Маоизм решал ту же проблему напрямую, давая народу возможность самостоятельно разобраться со «штабами». Это накладывалось на определенные представления о спонтанности, о стихийном движении, типичные для Запада. Достаточно вспомнить идеи Розы Люксембург, ее критику бюрократии, идеологию стихийного пролетарского протеста.
Че Гевара тоже многое взял у Мао. Прежде всего это идея «революционного очага». Че понимал очаг прежде всего в военном плане. Революция может начаться еще до того, как созрели все ее предпосылки. Точнее, предпосылки революции дозревают в процессе самой революции. Решающим фактором здесь становится политическая воля.
Это резко отличает Че и от советских теоретиков, и от ортодоксальных марксистов времен Каутского. Они учили, что нужен ряд объективных и субъективных предпосылок революции. Нужен определенный уровень общественного развития, нужна революционная ситуация, нужна правильная пролетарская партия с правильным руководством. Что делать, если одни предпосылки есть, а других - нет? Ничего не делать. Заниматься пропагандой теории…
Че Гевара не согласен. Он говорит, что революционная ситуация никогда не обернется революцией, если не придет группа людей, обладающая политической волей. А обладая революционной волей, они смогут развить ситуацию. В процессе борьбы создать то, чего не было до ее начала. Дозревание социальной и политической ситуации происходит не стихийно. Многое может зависеть от конкретных людей. Здесь можно находить параллели с русским народничеством,
Че Гевара стал символом личной ответственности, личного риска и самопожертвования. Не случайно, конечно, Че Гевара начинает ассоциироваться с образом Христа. На уровне символическом происходит контаминация символов марксистских и христианских (особенно в католической Латинской Америке). Неудивительно, что фотография с мертвым Че Геварой, погибшим в Боливии, воспринималась как современная версия «Снятия с креста».

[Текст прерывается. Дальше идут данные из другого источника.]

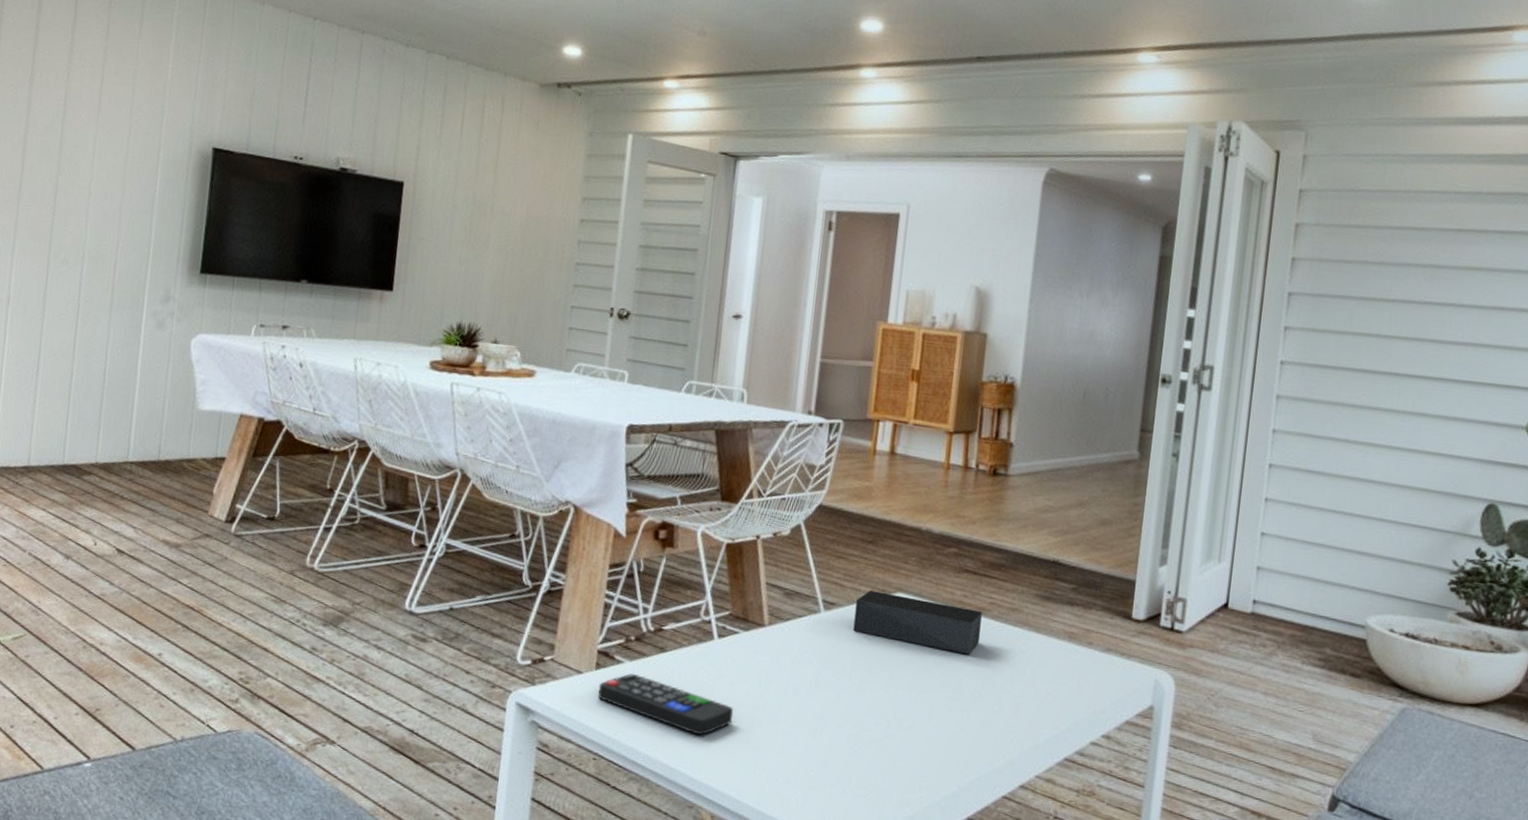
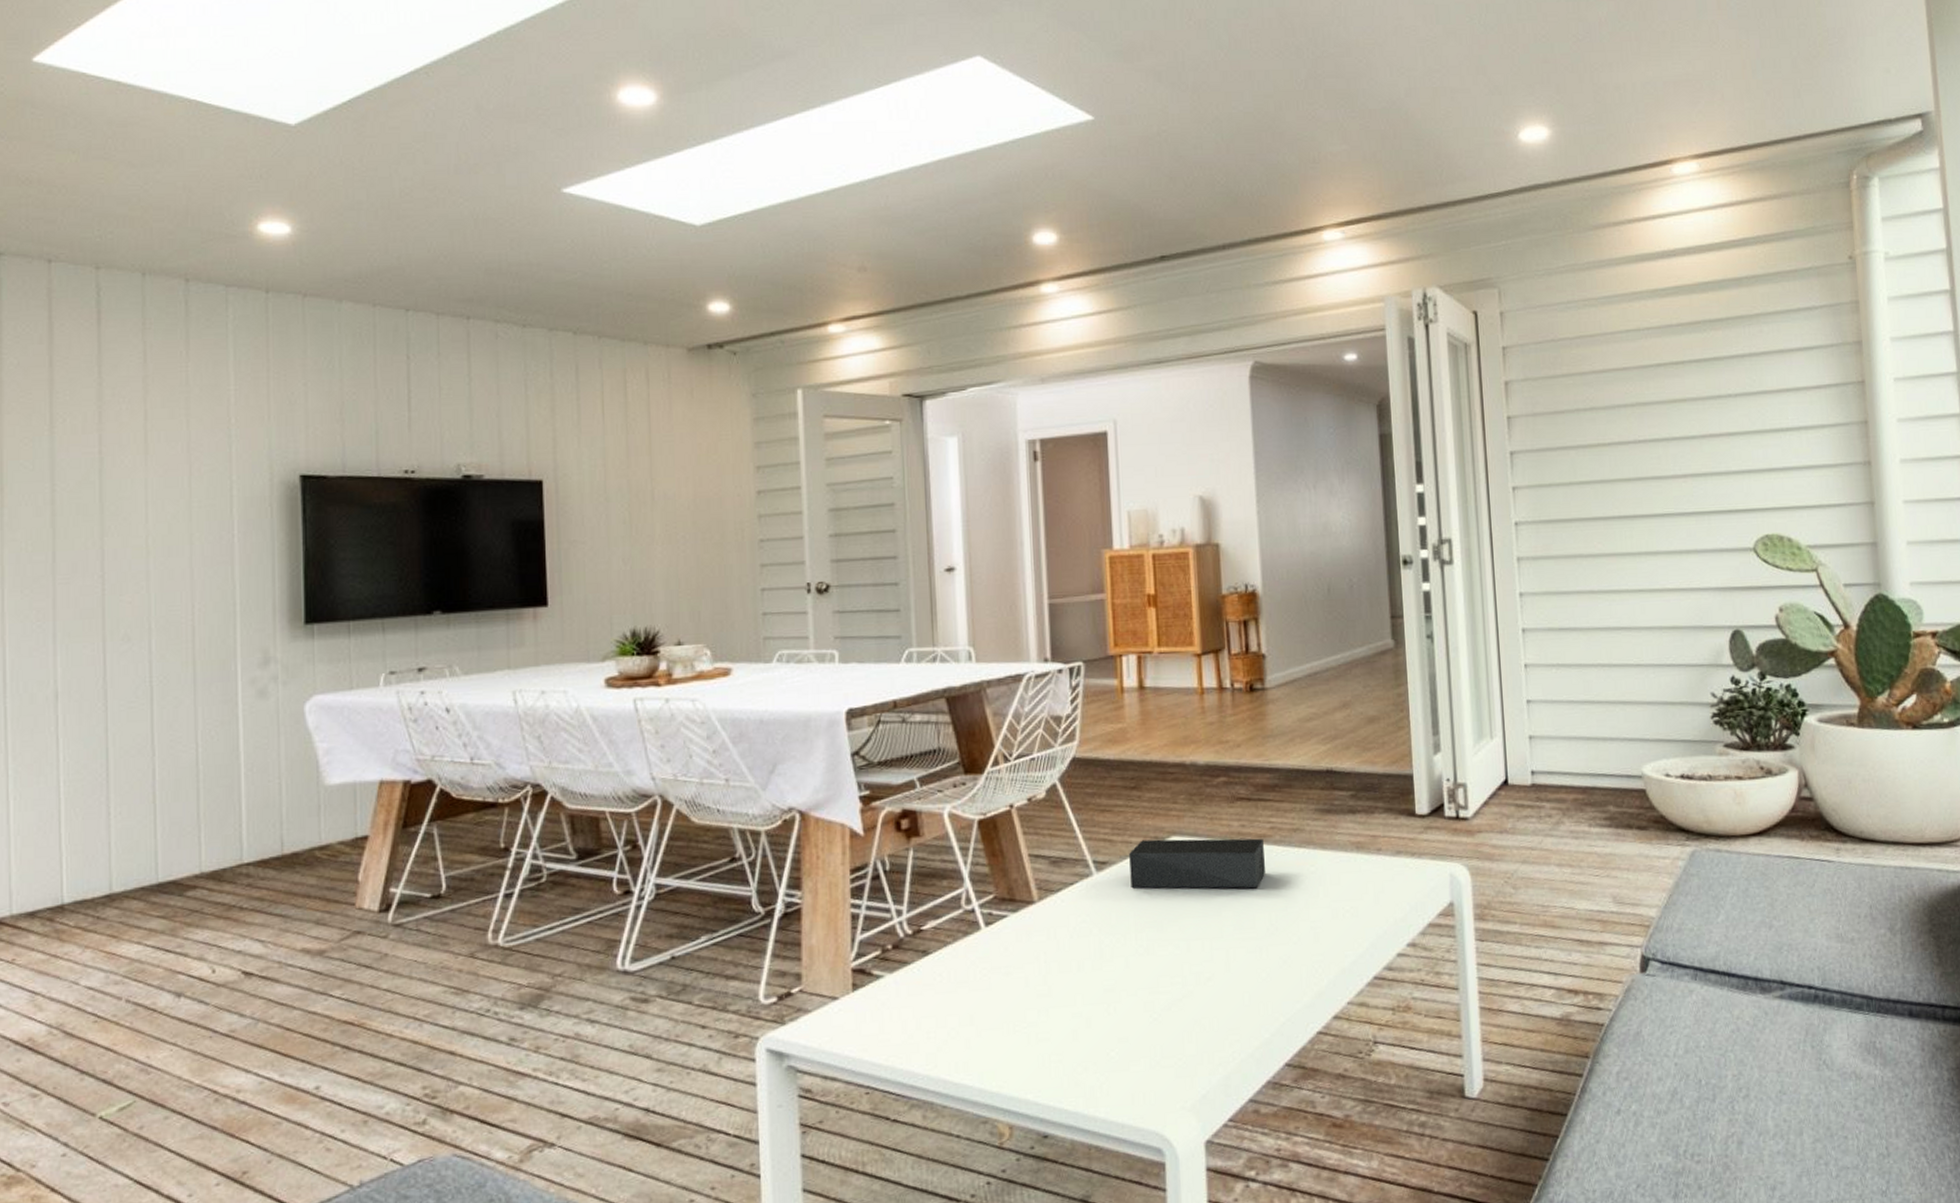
remote control: present [597,674,734,736] -> none [859,986,1016,1040]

Смерть Че становится своего рода искуплением, вершиной его революционной карьеры. С другой стороны, Че символизирует прямое индивидуальное действие, готовность к личной ответственности. Это сильно отличало идеи Че, формально принадлежавшего к коммунистическому движению, от культуры, господствовавшей в следовавших за Советским Союзом партиях. Неудивительно, что Че сразу стал иконой «новых левых».
Идеологический синтез
Итак, в движении «новых левых» 1960-х годов мы видим синтез целого ряда идейных традиций, влияние маоизма, Че Гевары. Заметны и следы анархистской идеологии. Но все же наиболее заметным было влияние Франкфуртской школы, фрейдомарксистов.

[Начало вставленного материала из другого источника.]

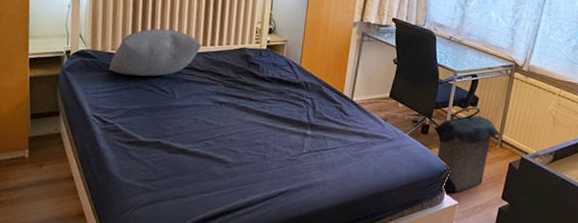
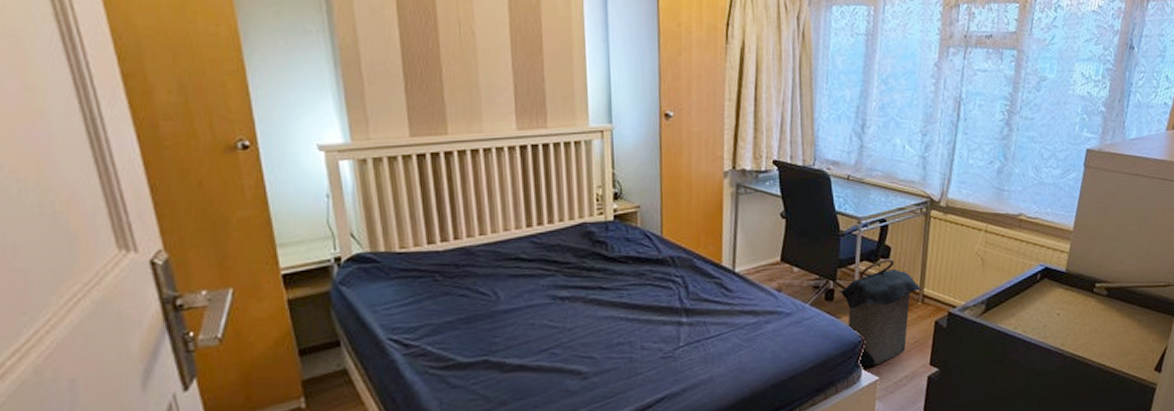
pillow: present [108,28,202,77] -> none [399,210,525,280]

Представителей Франкфуртской школы назвать учениками Фрейда можно лишь условно. Они не учились никогда у самого Фрейда. Например, Карл Юнг, который создал более консервативную версию постфрейдизма, непосредственно работал с Фрейдом. Надо сказать, что Фрейду одновременно повезло и не повезло с учениками. С одной стороны, повезло, ибо у него были такие замечательные ученики, как Юнг, а с другой стороны, первым делом все его ученики начинали с критики Фрейда. Они брали у Фрейда понятие бессознательного, но в отличие от учителя полагали, что сексуальность не является единственным источником бессознательного. Юнг уверен, что существуют разные типы личности с разными формами бессознательного. Для кого-то доминирующим фактором оказывается воля к власти, для другого - сексуальность, либидо. Для Франкфуртской школы принципиален не вопрос о том, что приходит из подсознания в сознание, а о том, что вытесняется из сознания в подсознание. Именно то, что вытесняется в подсознание, начинает потом исподтишка управлять личностью. Но и личность, и ее комплексы развиваются в обществе. Психические патологии личности в буржуазном обществе отражают социальные и культурные патологии самой капиталистической системы.